**Assigned task**
The answer is every line in the data below that contains the word "Neville".

**Recorded data**
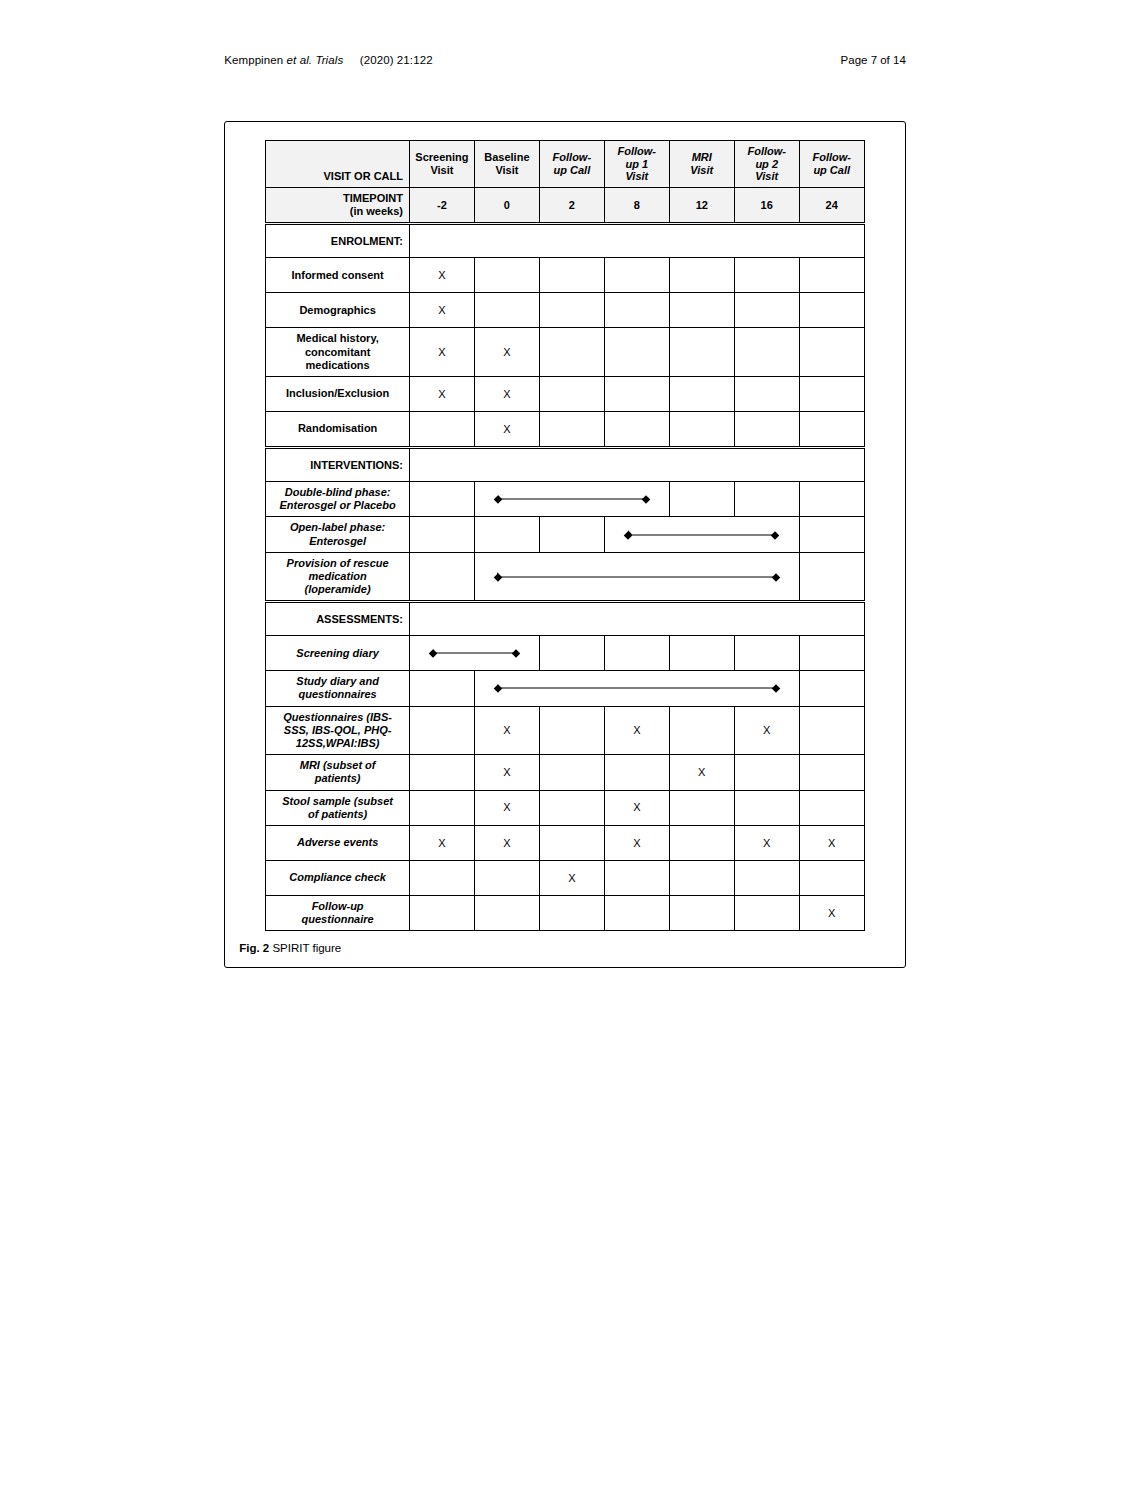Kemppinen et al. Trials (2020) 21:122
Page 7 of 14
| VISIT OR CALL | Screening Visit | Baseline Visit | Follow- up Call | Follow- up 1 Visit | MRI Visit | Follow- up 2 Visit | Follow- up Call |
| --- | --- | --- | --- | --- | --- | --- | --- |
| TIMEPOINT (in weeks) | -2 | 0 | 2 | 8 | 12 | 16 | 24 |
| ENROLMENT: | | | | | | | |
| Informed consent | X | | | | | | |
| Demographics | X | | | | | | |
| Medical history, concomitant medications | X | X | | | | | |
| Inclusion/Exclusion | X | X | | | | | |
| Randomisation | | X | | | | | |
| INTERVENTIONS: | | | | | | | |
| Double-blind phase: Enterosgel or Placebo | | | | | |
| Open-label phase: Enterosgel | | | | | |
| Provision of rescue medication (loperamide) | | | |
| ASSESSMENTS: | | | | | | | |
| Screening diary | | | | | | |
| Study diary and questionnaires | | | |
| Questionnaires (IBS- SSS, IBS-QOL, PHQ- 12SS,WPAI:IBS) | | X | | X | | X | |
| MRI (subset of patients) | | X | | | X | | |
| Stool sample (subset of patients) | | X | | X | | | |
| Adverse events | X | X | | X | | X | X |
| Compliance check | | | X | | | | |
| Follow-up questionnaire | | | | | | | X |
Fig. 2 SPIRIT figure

---

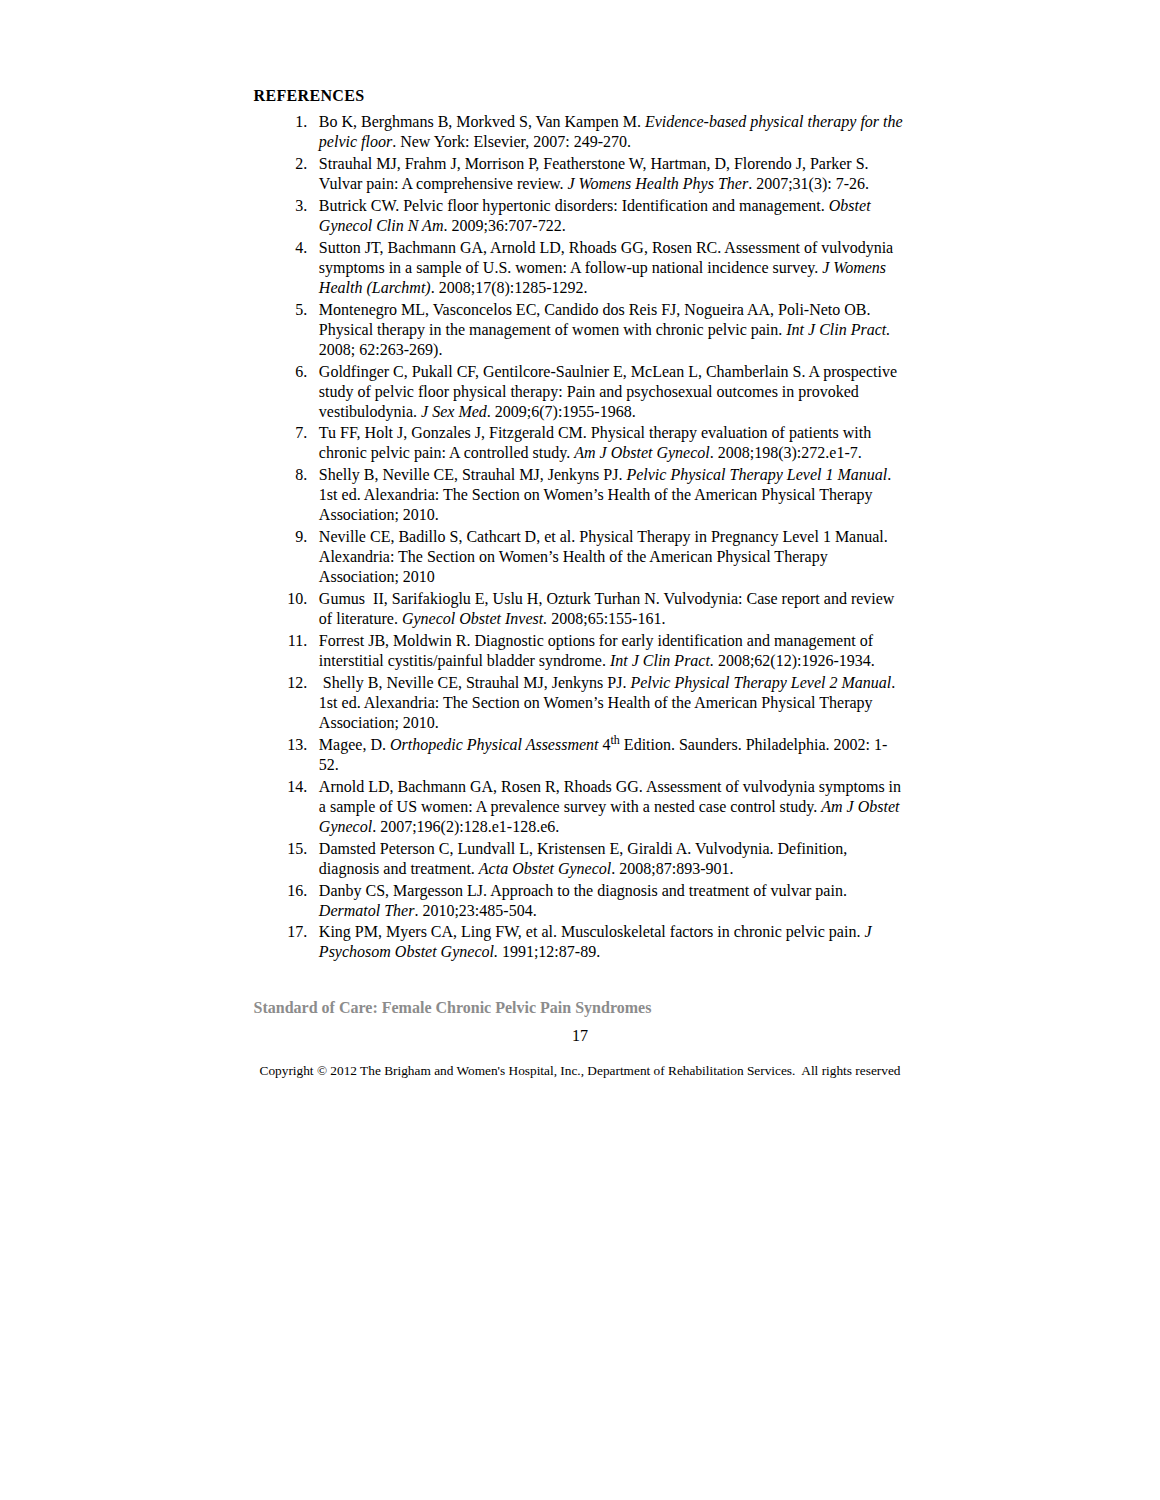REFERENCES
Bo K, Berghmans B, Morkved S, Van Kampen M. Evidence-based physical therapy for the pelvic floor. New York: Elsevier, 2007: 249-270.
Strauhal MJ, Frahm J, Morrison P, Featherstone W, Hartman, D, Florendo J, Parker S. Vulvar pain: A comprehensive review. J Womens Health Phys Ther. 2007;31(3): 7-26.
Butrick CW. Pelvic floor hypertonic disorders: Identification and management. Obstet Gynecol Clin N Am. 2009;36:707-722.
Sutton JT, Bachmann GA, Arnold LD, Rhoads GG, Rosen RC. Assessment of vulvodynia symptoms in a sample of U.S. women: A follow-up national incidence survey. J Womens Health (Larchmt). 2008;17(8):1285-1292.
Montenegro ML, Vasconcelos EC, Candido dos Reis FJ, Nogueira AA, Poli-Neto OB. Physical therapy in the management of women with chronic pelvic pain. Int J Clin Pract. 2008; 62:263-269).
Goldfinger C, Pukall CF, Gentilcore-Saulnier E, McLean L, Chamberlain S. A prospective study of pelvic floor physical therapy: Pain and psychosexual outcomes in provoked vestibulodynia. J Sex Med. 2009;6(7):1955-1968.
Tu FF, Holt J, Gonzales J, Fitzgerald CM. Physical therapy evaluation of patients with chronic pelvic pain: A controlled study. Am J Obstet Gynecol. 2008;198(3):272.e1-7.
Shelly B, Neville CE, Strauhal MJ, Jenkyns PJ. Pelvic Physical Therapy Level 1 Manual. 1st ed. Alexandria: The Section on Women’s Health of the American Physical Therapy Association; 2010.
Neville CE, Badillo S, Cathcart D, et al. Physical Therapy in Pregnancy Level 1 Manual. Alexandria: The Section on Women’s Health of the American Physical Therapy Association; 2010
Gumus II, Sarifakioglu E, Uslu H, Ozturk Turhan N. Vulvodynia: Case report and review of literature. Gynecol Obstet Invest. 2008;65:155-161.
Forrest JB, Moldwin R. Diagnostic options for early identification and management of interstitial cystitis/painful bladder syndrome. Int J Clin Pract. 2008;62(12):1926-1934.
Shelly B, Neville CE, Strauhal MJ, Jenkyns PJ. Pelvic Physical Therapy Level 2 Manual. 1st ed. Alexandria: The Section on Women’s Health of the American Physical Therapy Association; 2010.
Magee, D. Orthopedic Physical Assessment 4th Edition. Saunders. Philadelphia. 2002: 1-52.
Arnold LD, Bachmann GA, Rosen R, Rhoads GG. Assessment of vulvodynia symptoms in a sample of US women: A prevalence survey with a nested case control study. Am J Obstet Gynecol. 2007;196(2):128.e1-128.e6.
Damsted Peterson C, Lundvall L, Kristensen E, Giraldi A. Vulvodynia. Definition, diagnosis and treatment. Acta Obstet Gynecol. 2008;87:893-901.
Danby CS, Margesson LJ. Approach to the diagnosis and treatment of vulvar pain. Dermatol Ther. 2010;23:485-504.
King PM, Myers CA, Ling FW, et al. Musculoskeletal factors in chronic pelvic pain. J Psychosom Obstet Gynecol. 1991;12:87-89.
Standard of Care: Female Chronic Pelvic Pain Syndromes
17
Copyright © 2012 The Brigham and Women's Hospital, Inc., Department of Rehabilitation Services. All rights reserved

**Solution to the exercise**
Shelly B, Neville CE, Strauhal MJ, Jenkyns PJ. Pelvic Physical Therapy Level 1 Manual. 1st ed. Alexandria: The Section on Women’s Health of the American Physical Therapy Association; 2010.
Neville CE, Badillo S, Cathcart D, et al. Physical Therapy in Pregnancy Level 1 Manual. Alexandria: The Section on Women’s Health of the American Physical Therapy Association; 2010
Shelly B, Neville CE, Strauhal MJ, Jenkyns PJ. Pelvic Physical Therapy Level 2 Manual. 1st ed. Alexandria: The Section on Women’s Health of the American Physical Therapy Association; 2010.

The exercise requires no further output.